Estudos genéticos contínuos vagarosamente extraíram os Denisovanos das sombras. Eles se separaram dos parentes Neandertais há pelo menos 400 mil anos, e enquanto Neandertais se estabeleceram pela Europa e Oriente Médio, os Denisovanos foram para o leste, através da Ásia. Pelo caminho, eles procriaram com nossos ancestrais antigos e deixaram digitais genéticas ainda vistas na população moderna de descendência asiática.
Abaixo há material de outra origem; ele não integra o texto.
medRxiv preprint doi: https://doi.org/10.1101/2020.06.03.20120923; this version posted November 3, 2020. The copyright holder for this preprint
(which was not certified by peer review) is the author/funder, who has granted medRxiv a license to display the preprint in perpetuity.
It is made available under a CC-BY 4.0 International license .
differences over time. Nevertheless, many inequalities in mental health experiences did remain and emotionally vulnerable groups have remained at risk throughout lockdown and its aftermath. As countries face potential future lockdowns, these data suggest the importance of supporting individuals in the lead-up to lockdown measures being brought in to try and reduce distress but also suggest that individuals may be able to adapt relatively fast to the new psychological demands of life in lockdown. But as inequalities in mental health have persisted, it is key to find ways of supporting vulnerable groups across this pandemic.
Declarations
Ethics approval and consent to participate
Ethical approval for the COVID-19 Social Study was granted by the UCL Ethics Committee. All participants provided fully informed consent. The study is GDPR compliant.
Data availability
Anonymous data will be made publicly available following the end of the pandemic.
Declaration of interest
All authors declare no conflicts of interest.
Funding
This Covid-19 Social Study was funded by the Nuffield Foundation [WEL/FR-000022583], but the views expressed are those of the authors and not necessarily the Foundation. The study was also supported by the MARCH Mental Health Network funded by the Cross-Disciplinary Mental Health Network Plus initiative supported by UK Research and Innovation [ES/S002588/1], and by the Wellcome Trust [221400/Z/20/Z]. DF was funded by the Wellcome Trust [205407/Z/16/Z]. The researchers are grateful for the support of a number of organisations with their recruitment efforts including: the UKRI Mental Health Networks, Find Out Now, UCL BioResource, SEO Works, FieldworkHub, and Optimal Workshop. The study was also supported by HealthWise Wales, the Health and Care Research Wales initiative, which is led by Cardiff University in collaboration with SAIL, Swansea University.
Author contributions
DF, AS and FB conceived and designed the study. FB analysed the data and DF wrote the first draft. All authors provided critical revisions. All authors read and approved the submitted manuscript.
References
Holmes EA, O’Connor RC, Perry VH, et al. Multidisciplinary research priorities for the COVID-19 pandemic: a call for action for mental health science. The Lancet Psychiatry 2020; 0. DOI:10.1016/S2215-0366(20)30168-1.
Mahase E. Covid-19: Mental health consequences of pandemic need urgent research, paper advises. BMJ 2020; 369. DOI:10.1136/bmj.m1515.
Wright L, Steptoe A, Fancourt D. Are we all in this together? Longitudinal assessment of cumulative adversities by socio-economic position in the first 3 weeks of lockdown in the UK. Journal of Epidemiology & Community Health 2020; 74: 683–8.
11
Tradicionalmente, paleoantropólogos usam esqueletos fósseis de antigos homininos para buscar caraterísticas que os diferenciem. Mas sem mais evidências físicas para os Denisovanos, não tinha como juntar um rosto com o nome. Foi aí que Carmel e sua equipe chegaram. A cadeia de “letras” químicas que formam o DNA codifica instruções para a criação de proteínas que têm relação com características físicas. Apesar disso, esse material genético não pode simplesmente ser lido como um livro, em parte porque cientistas não só precisam saber qual cadeia se conecta com qual proteína, mas também o quanto cada gene é ativo.

Um jeito que a evolução reduz a atividade genética é a metilação, ou a adição de identificadores químicos a partes específicas do DNA. Por exemplo, perda de metilação em certas partes do genoma resulta no crescimento descontrolado de muitos tipos de células cancerígenas.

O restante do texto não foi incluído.